### Trecho do texto
Gawande e os M&M's do Van Halen


Médico faz defesa apaixonada e metódica das listas de procedimentos


David Lee Roth, vocalista da banda de rock Van Halen, exige dos promotores de concertos que disponham uma tigela de M&M's no fundo do palco. Detalhe: todos os confeitos da cor marrom devem ser retirados da vasilha. O contrato diz que basta um marronzinho para cancelar o show, com prejuízo total para o organizador.
Ninguém espera encontrar informações como essa num livro sobre medicina. No caso de Atul Gawande, um de meus autores preferidos, detalhes são parte essencial de seu estilo e eficácia. Quem duvidar que leia a tocante reportagem sobre a contribuição da coceira para a neurociência na última edição da revista "Piauí".
O caso dos M&M's está no livro "The Checklist Manifesto - How to Get Things Right" ("O Manifesto da Lista de Verificação - Como Fazer as Coisas Direito", em tradução pobre; 211 págs., US$ 24,50). É o terceiro do médico e jornalista da revista "The New Yorker". Antes saíram "Complicações" (há tradução brasileira) e "Better", ambos imperdíveis.
Gawande é um cirurgião geral meticuloso e obcecado com eficiência. Qualidades desejáveis numa profissão em que detalhes como ministrar um antibiótico não mais que uma hora antes da operação podem salvar pacientes da morte. Ele, contudo, parece estar muito acima da média mundial, pelo que se pode ouvir de residentes brasileiros sobre o funcionamento de nossos hospitais.

### Enunciado
Quais são todos os livros de Atul Gawande citados no trecho sobre Gawande e os M&M's do Van Halen? Os dados não têm relação com o trecho.

### Dados fornecidos

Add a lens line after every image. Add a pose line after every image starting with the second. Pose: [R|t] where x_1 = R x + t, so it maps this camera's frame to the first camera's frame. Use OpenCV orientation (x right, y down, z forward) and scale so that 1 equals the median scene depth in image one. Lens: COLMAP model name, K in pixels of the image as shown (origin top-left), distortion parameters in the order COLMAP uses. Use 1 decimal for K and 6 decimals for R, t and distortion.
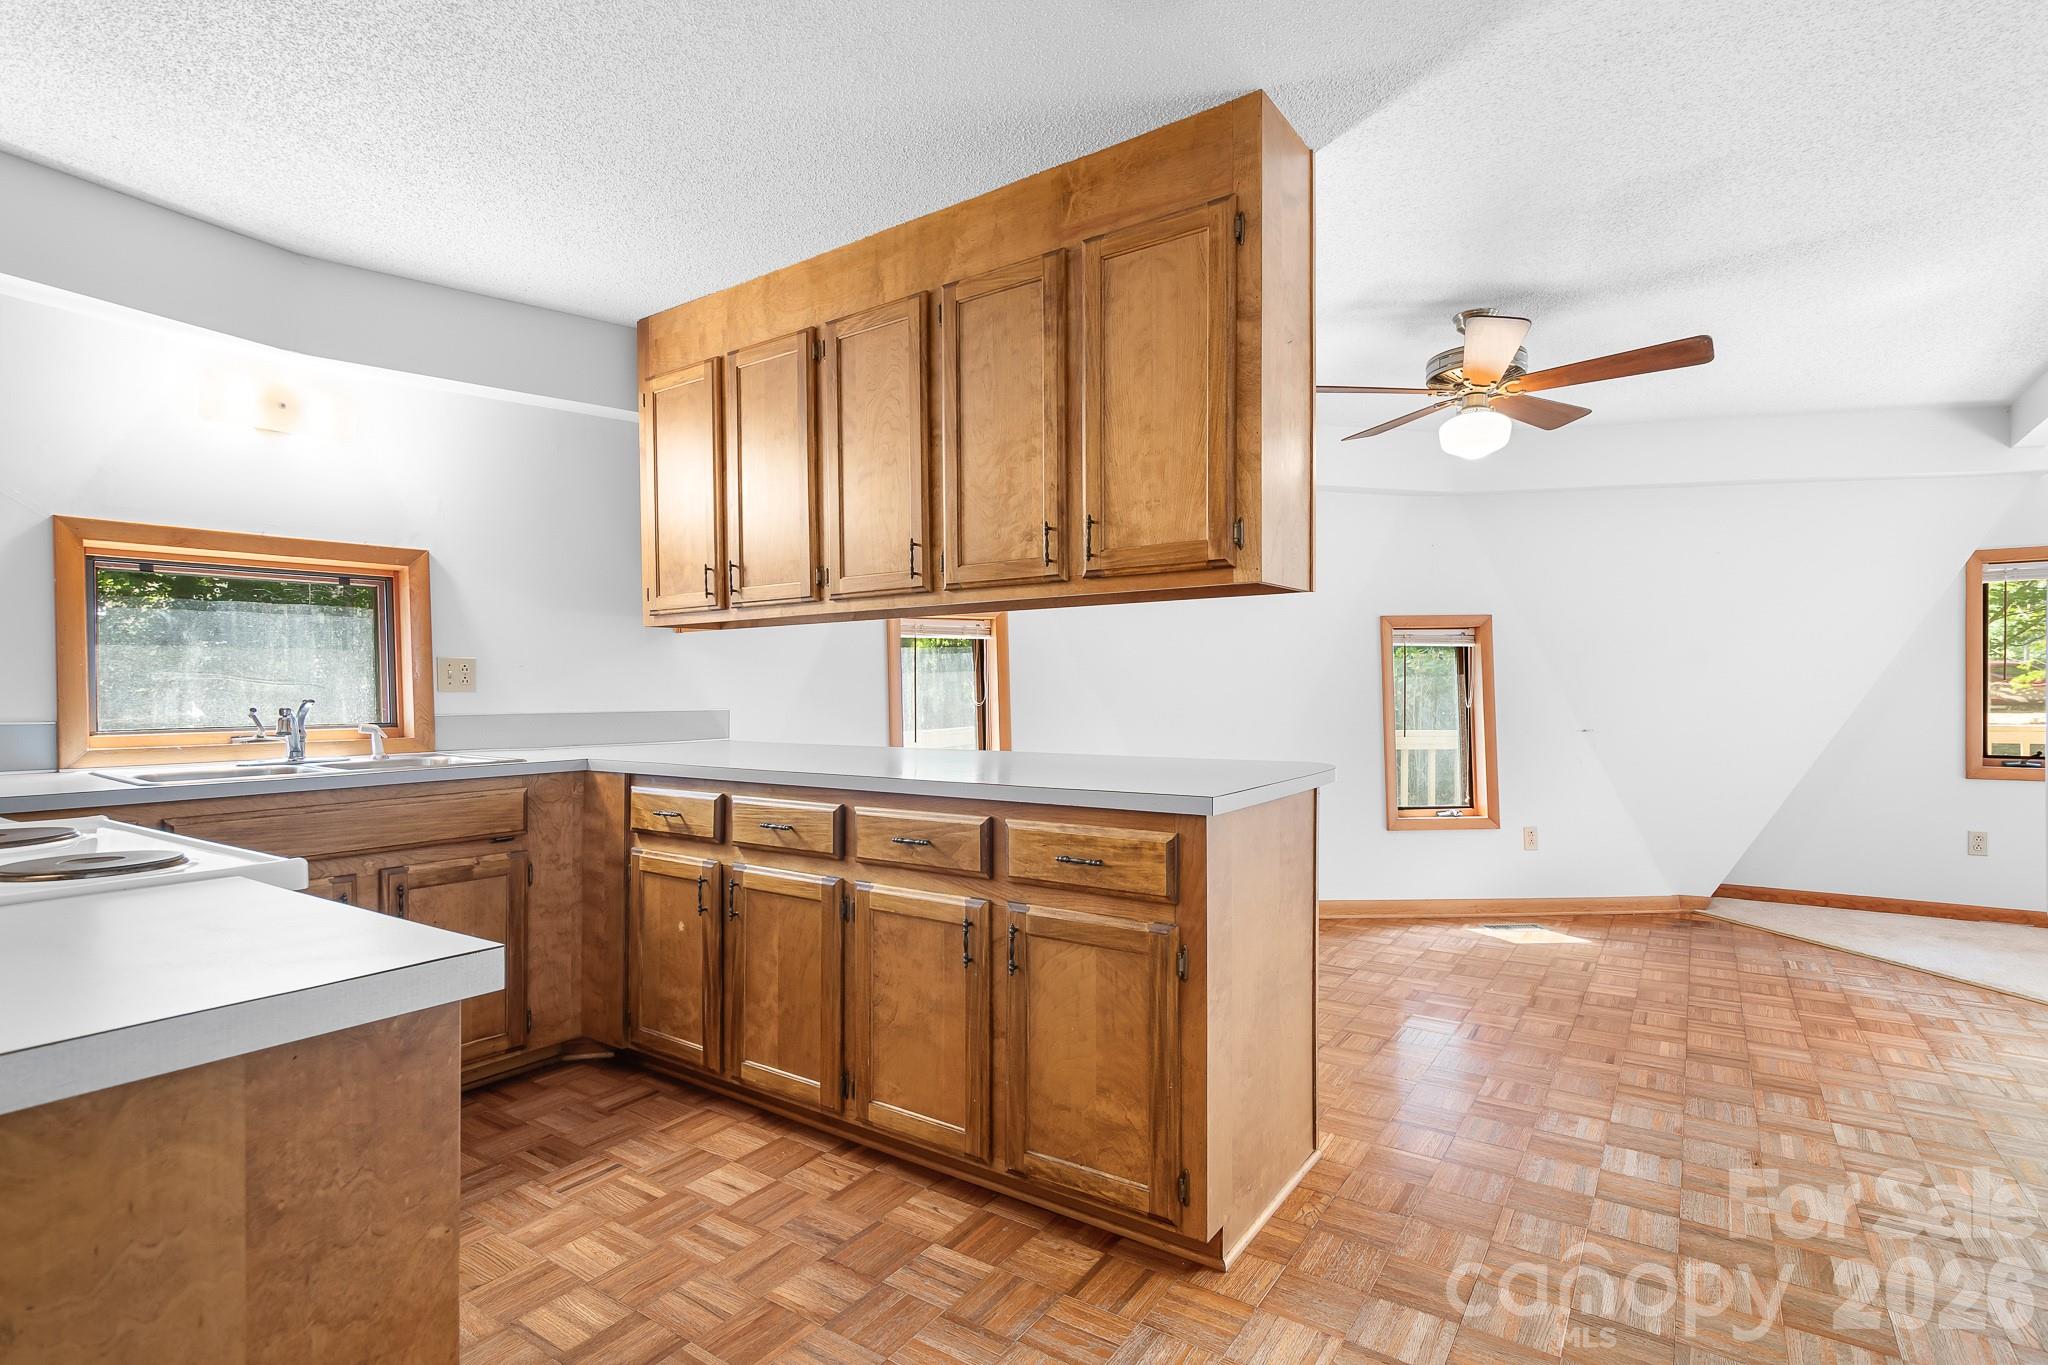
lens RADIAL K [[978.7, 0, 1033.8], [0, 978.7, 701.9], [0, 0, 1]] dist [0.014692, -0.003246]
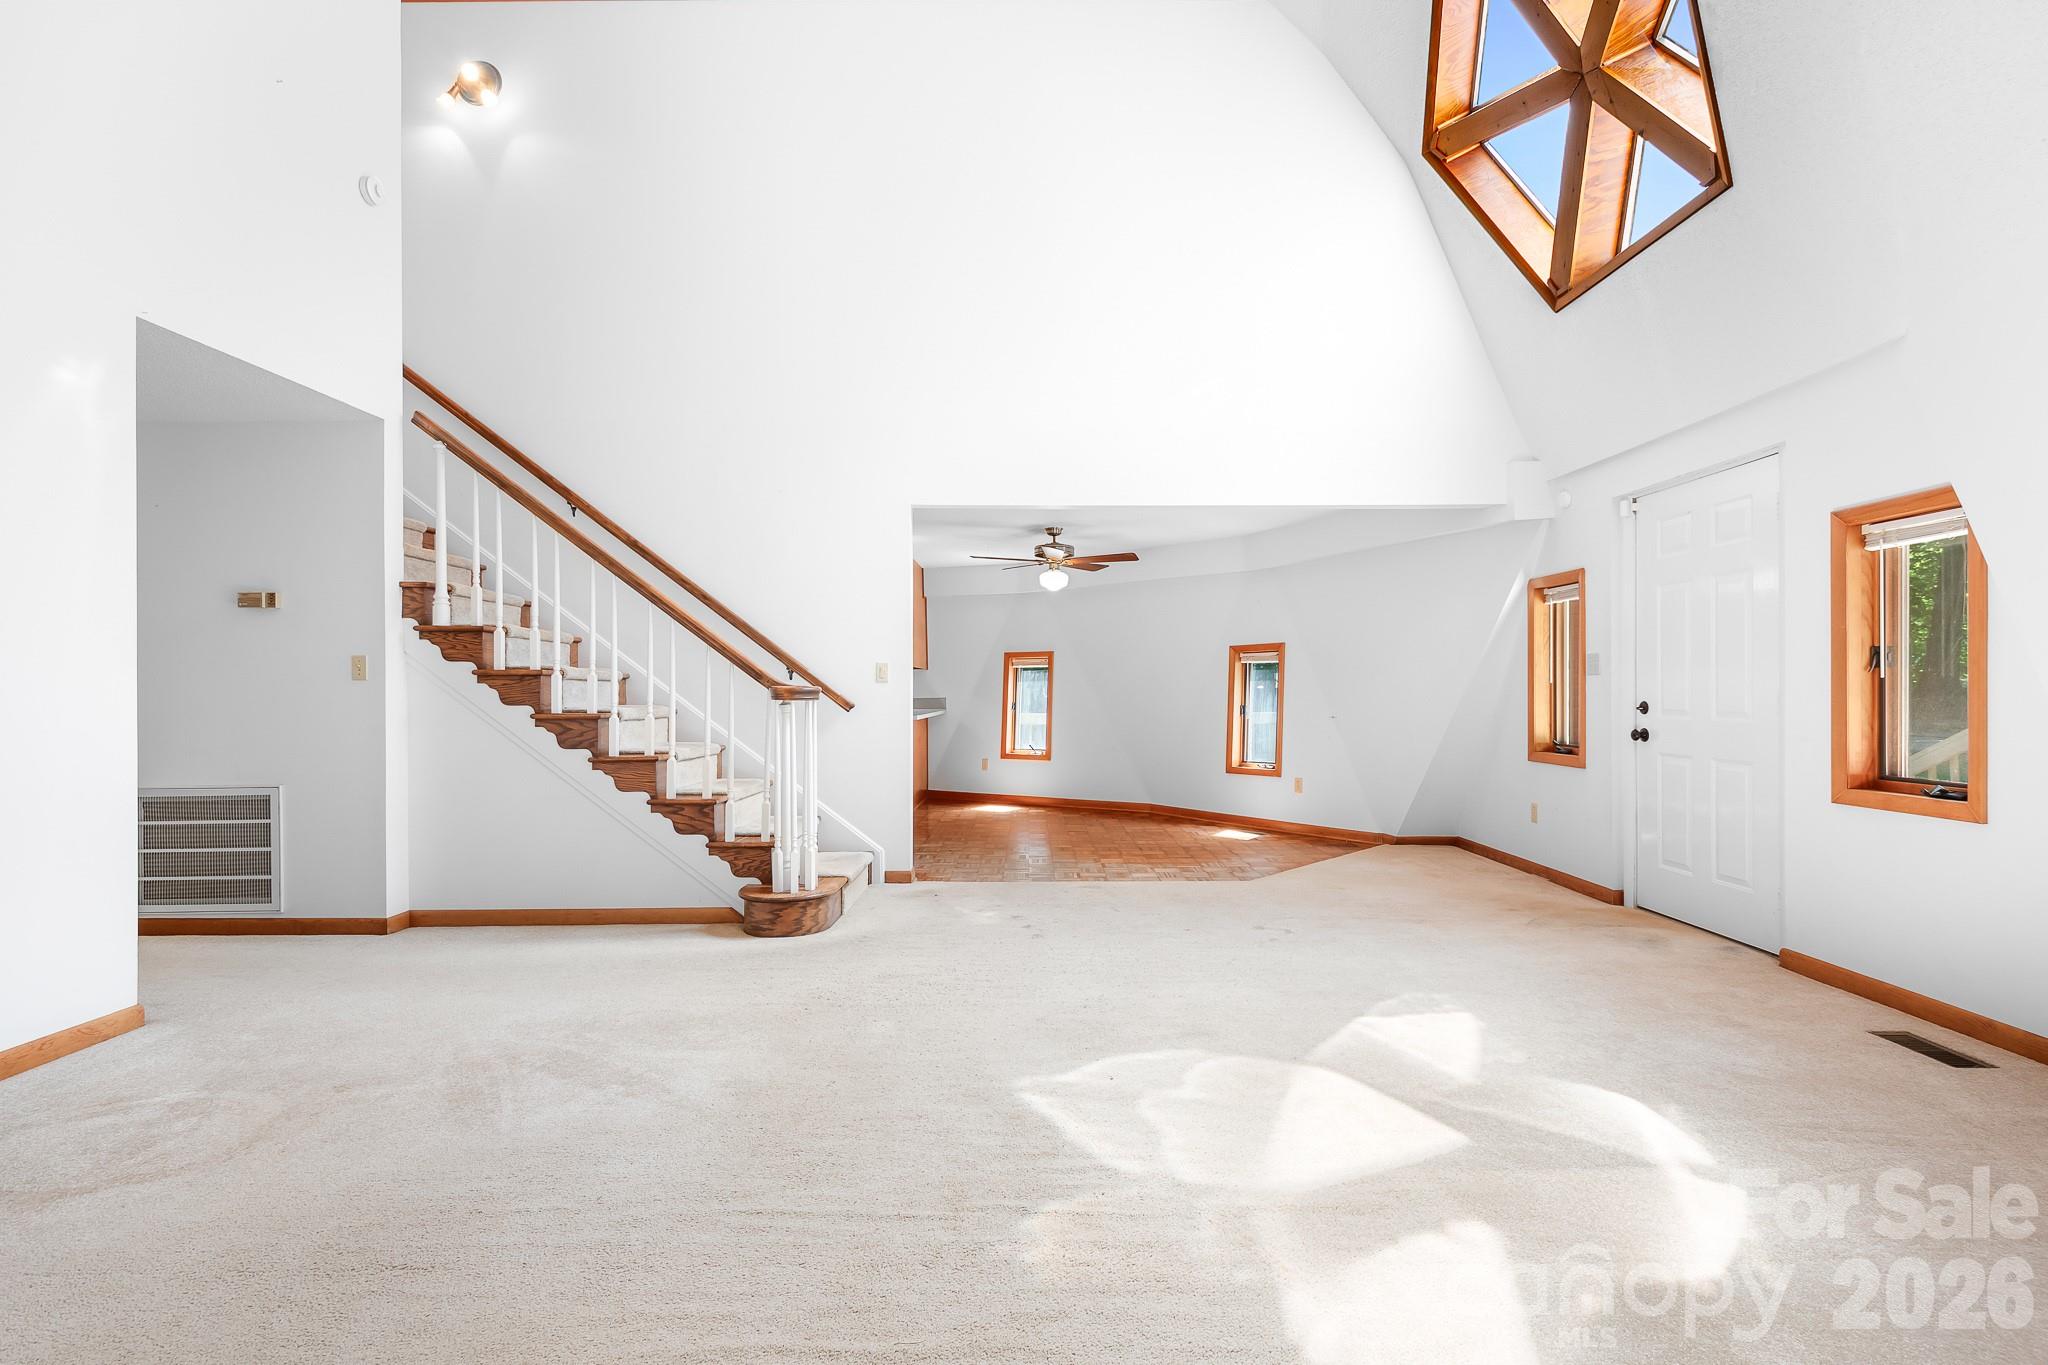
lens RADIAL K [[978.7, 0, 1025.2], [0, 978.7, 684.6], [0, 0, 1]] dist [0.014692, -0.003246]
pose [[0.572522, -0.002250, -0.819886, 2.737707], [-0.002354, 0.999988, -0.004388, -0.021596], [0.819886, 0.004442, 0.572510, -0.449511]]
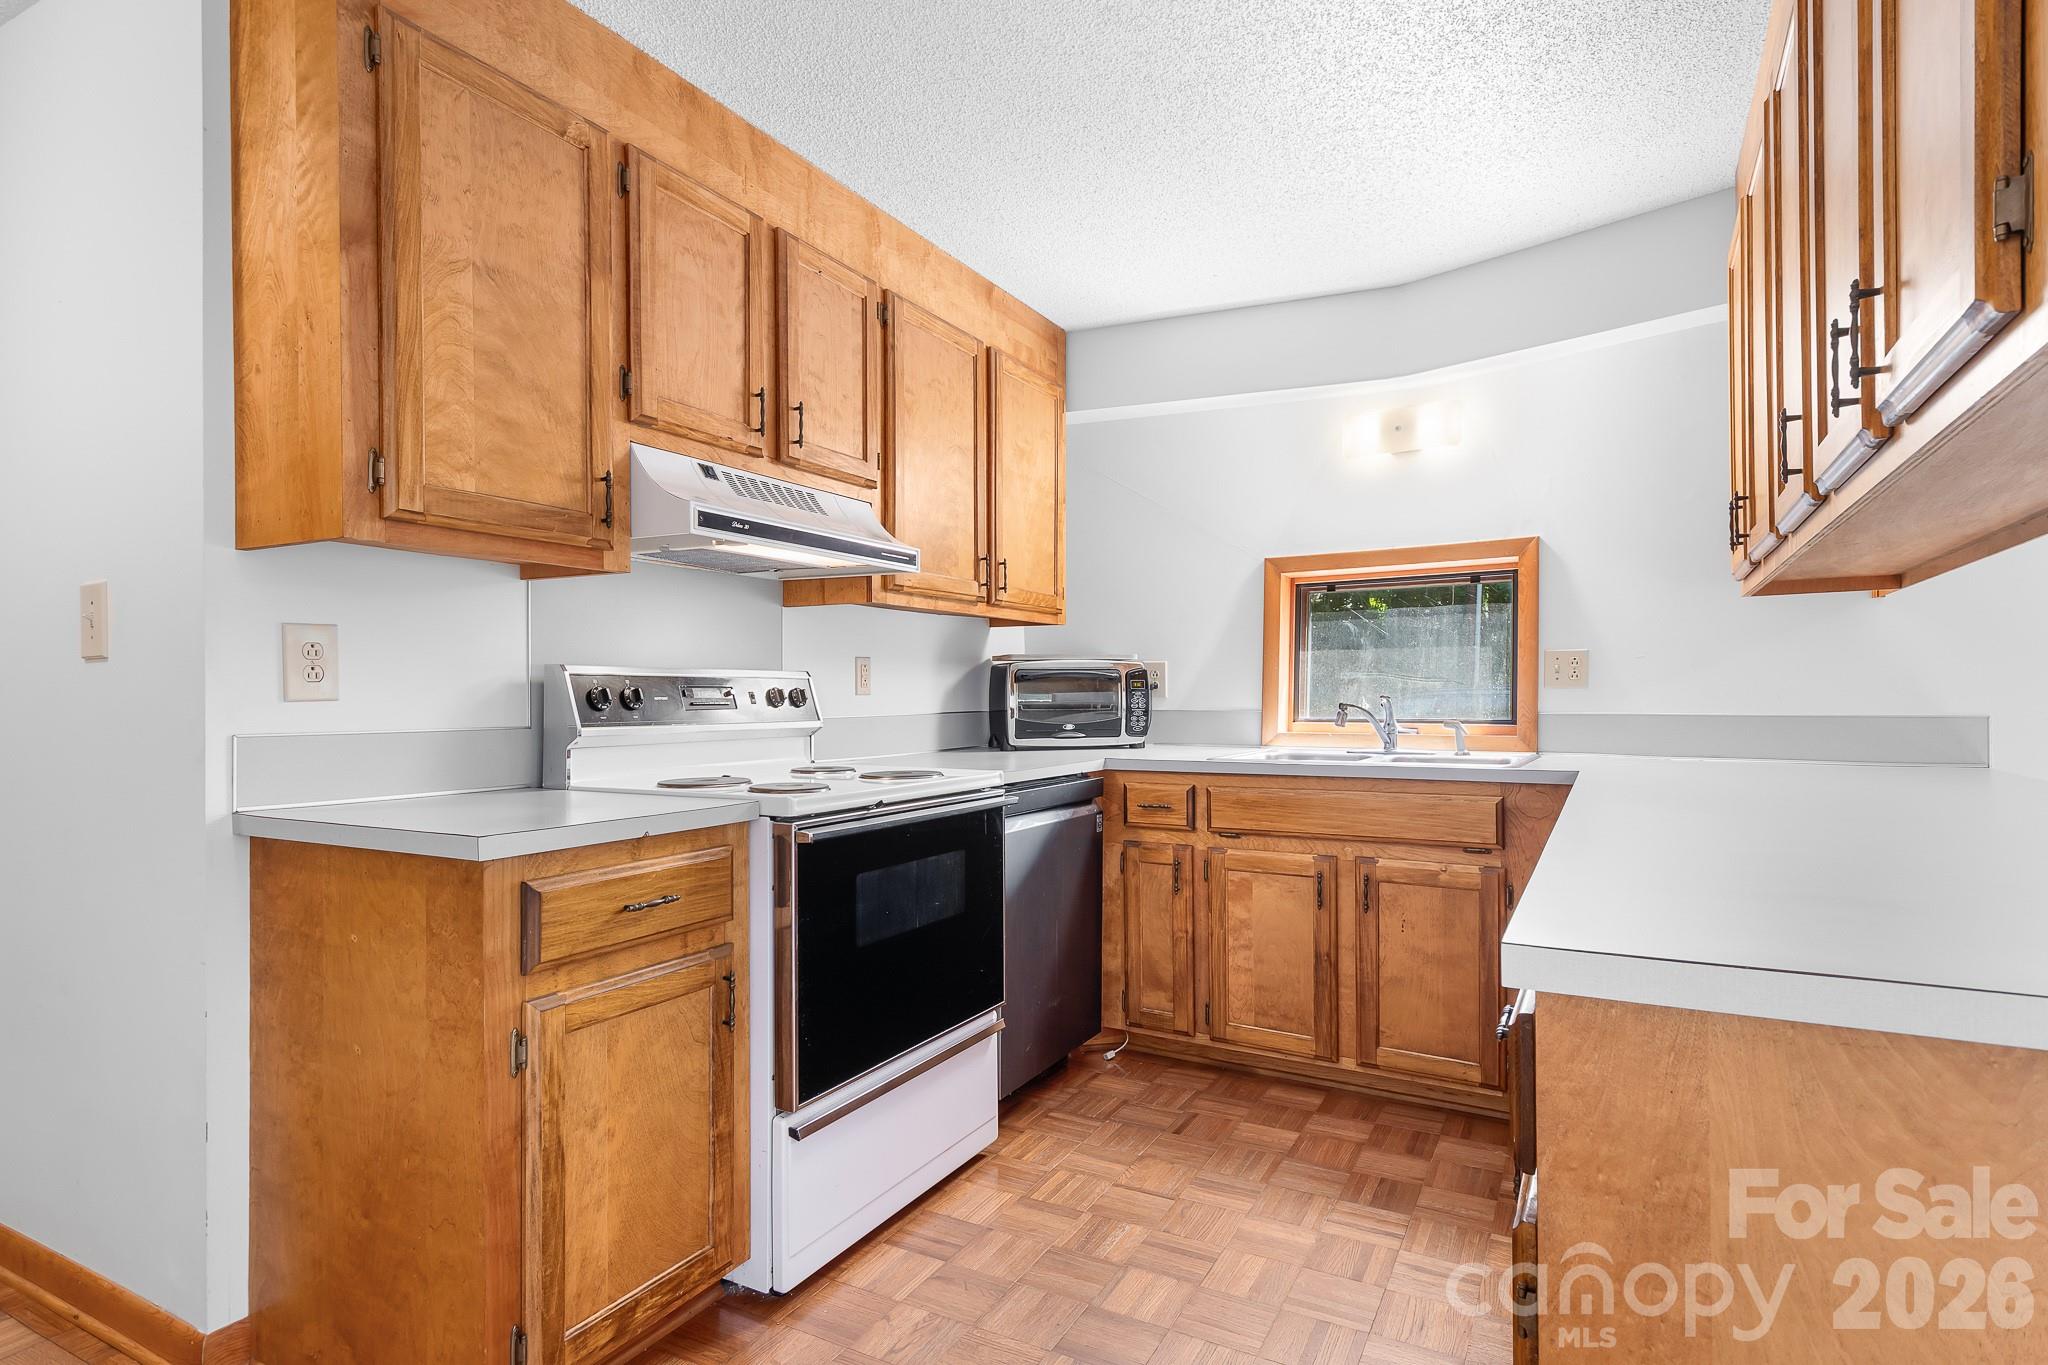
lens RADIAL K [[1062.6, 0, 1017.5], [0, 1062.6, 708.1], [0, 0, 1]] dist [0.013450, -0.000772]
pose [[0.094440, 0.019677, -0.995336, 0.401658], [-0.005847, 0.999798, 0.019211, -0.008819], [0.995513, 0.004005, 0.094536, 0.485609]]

### Resposta
- "The Checklist Manifesto - How to Get Things Right"
- "Complicações"
- "Better"